Curve fitting is explained in this question: How can I fit a Bézier curve to a set of data?

However, there is a must easier method to interpolate the points. It goes this way:

  1. Refine: Place a point in the middle of each edge.
  2. Dual: Place a point in the middle of each edge and remove the old points.
  3. Repeat the Dual step several times.
  4. Repeat from step one until the curve is smooth enough.

You can easily see that it works on paper. The resulting curve begins to approximate a series of bezier splines.

It is described more formally in this PDF file (Section 3): http://www.cc.gatech.edu/~jarek/courses/handouts/curves.pdf

Here is some Javascript code to do it:

function bspline_smooth(points, order) {

    // insert a point in the middle of each edge.
    function _refine(points) {
      var i, index, len, point, refined;
      points = [points[0]].concat(points).concat(points[points.length-1]);
      refined = [];
      index = 0;
      for (i = 0, len = points.length; i < len; i++) {
        point = points[i];
        refined[index * 2] = point;
        if (points[index + 1]) {
          refined[index * 2 + 1] = _mid(point, points[index + 1]);
        }
        index += 1;
      }
      return refined;
    }

    // insert point in the middle of each edge and remove the old points.
    function _dual(points) {
      var dualed, i, index, len, point;
      dualed = [];
      index = 0;
      for (i = 0, len = points.length; i < len; i++) {
        point = points[i];
        if (points[index + 1]) {
          dualed[index] = _mid(point, points[index + 1]);
        }
        index += 1;
      }
      return dualed;
    }

    function _mid(a, b) {
      return new Point(
        a.x + ((b.x - a.x) / 2),
        a.y + ((b.y - a.y) / 2) );
    }

    if (!order) {
       return points;
    }
    return bspline_smooth(_dual(_dual(_refine(points))), order - 1);
}
-3
votes

You don't need to know math to do this.

Connect each point with the next point with a separate Bezier curve.

Bezier curves have "handles" attached to their end points. These handles are tangent to the curve (at the end points). To make a "smooth" path all you need to do is make the handles of every two adjacent Bezier curves "sit" on one line.

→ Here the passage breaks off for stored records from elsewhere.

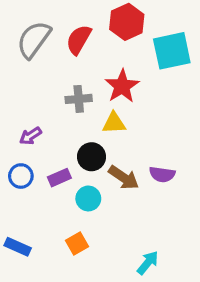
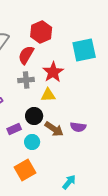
red hexagon: (127, 22) -> (41, 32), moved
red semicircle: (79, 40) -> (26, 55), moved
orange square: (77, 243) -> (25, 170), size x1.5

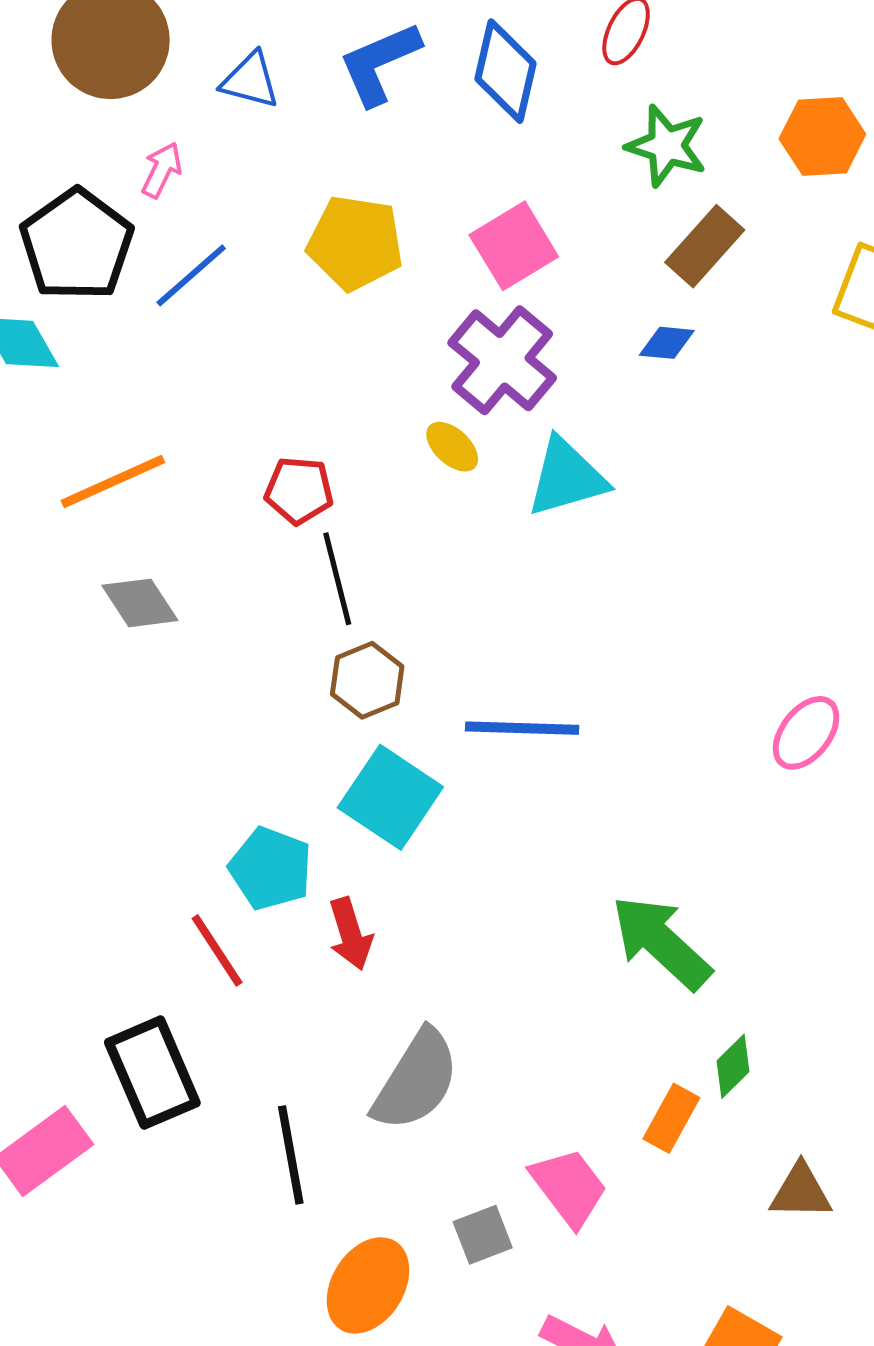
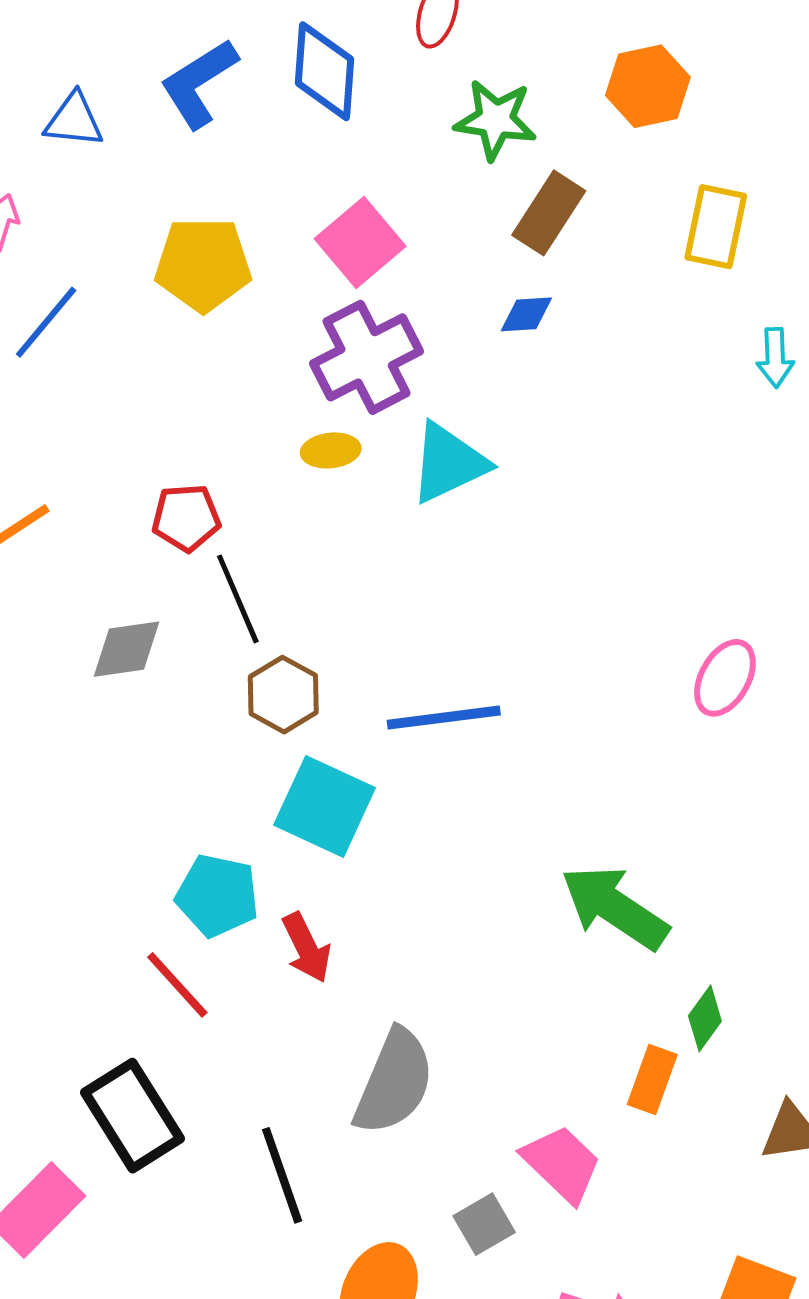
purple cross: (502, 360) -> (367, 357), turned 32
yellow ellipse: (452, 447) -> (331, 450), turned -40
gray diamond: (140, 603) -> (126, 649), moved, turned -56

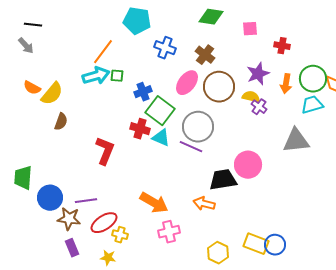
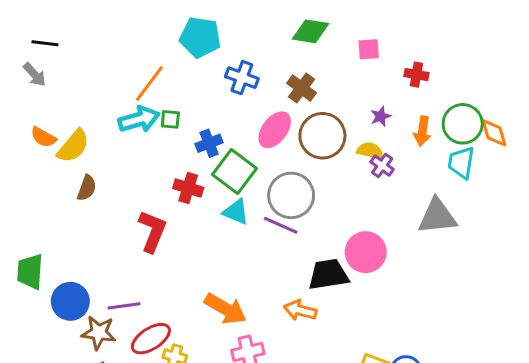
purple star: (258, 74) -> (381, 116), size x0.6
cyan trapezoid: (312, 105) -> (461, 163), turned -65
red cross: (140, 129) -> (188, 188), moved

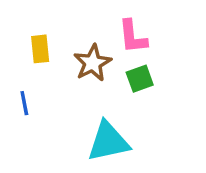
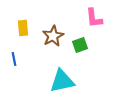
pink L-shape: (133, 37) -> (94, 18), moved

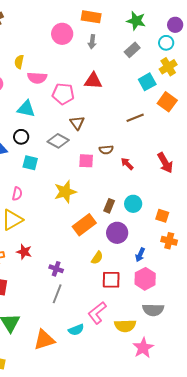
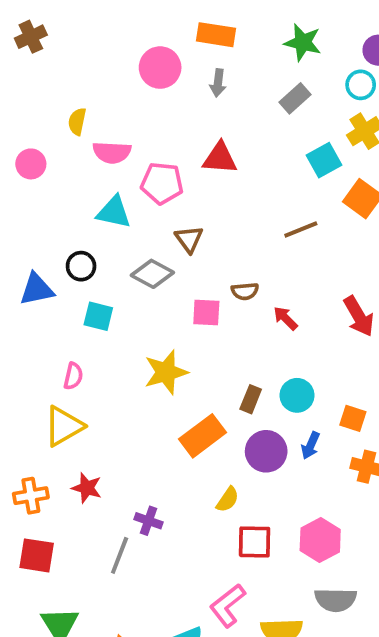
cyan triangle: (26, 109) -> (114, 212), moved
blue arrow: (140, 255) -> (310, 445), moved
gray line: (57, 294) -> (120, 555), moved

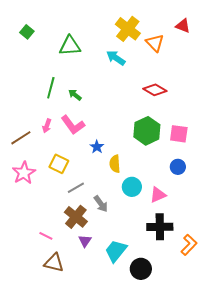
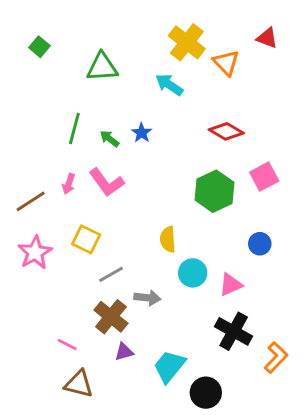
pink square: (179, 134) -> (264, 177), moved, turned -36
blue star: (97, 147) -> (142, 133), moved
gray arrow: (101, 204) -> (147, 298), turned -48
black cross: (160, 227) -> (234, 331), turned 30
purple triangle: (85, 241) -> (124, 352), turned 40

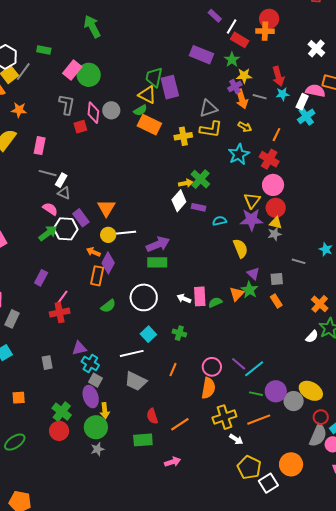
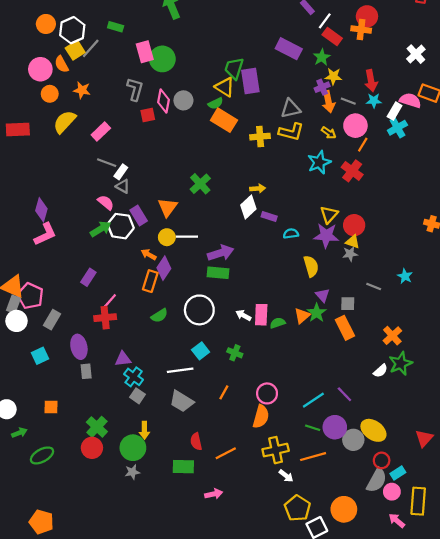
pink rectangle: (72, 70) -> (145, 52), turned -60
pink rectangle: (40, 146) -> (101, 132), turned 30
green cross: (200, 179) -> (200, 184), moved
pink circle: (273, 185) -> (355, 126), moved
orange rectangle: (276, 301) -> (345, 328), size x1.5
purple line: (239, 364) -> (344, 394), moved
purple ellipse: (91, 397) -> (79, 347), moved

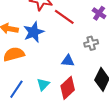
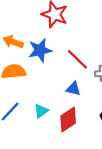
red line: (64, 17) -> (77, 59), moved

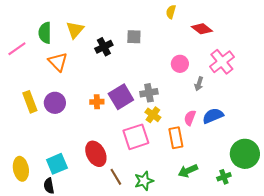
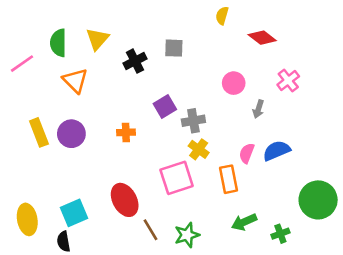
pink cross: (222, 62) -> (288, 80), size x0.7
purple square: (121, 97) -> (165, 106), moved, size x0.7
green cross: (224, 177) -> (280, 234), moved

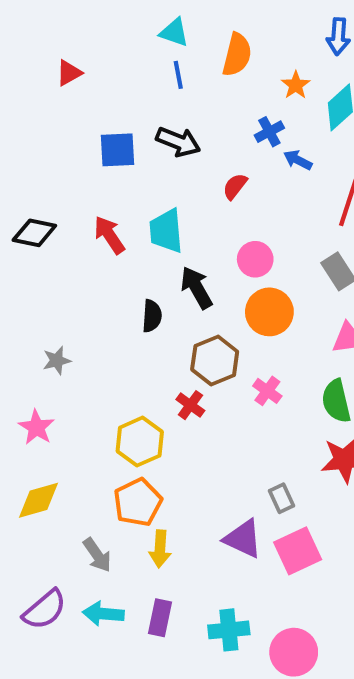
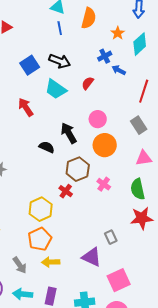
blue square: (117, 150) -> (30, 65), turned -30
cyan trapezoid: (166, 231) -> (56, 89), moved, turned -50
black semicircle: (152, 316) -> (47, 147), turned -70
yellow arrow: (160, 549) -> (51, 262), turned 84
pink square: (298, 551) -> (119, 280), moved

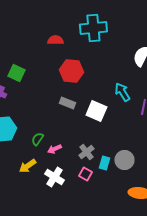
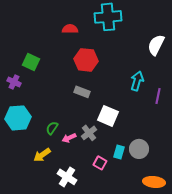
cyan arrow: (122, 92) -> (137, 81), turned 48
white square: (96, 111) -> (108, 116), moved
gray cross: (86, 152) -> (89, 133), moved
white cross: (54, 177) -> (67, 177), moved

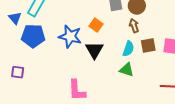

To understand this, experiment with a drawing program like GIMP (but probably almost any other software will do). Such programs even have a special key to make the "handles" of adjacent curves sit on a straight line (and be of the same length).

The only "hard" mathematical decision you'll have to make is to determine the lengths of these handles. Experiment. You might want to make it dependent on how far each 3 consecutive points deviate from being on a straight line, or on the distance between the points.

Lastly, as for moving a point (your "object") along the curve at a seemingly constant speed: You can use an adaptation of a method like this one.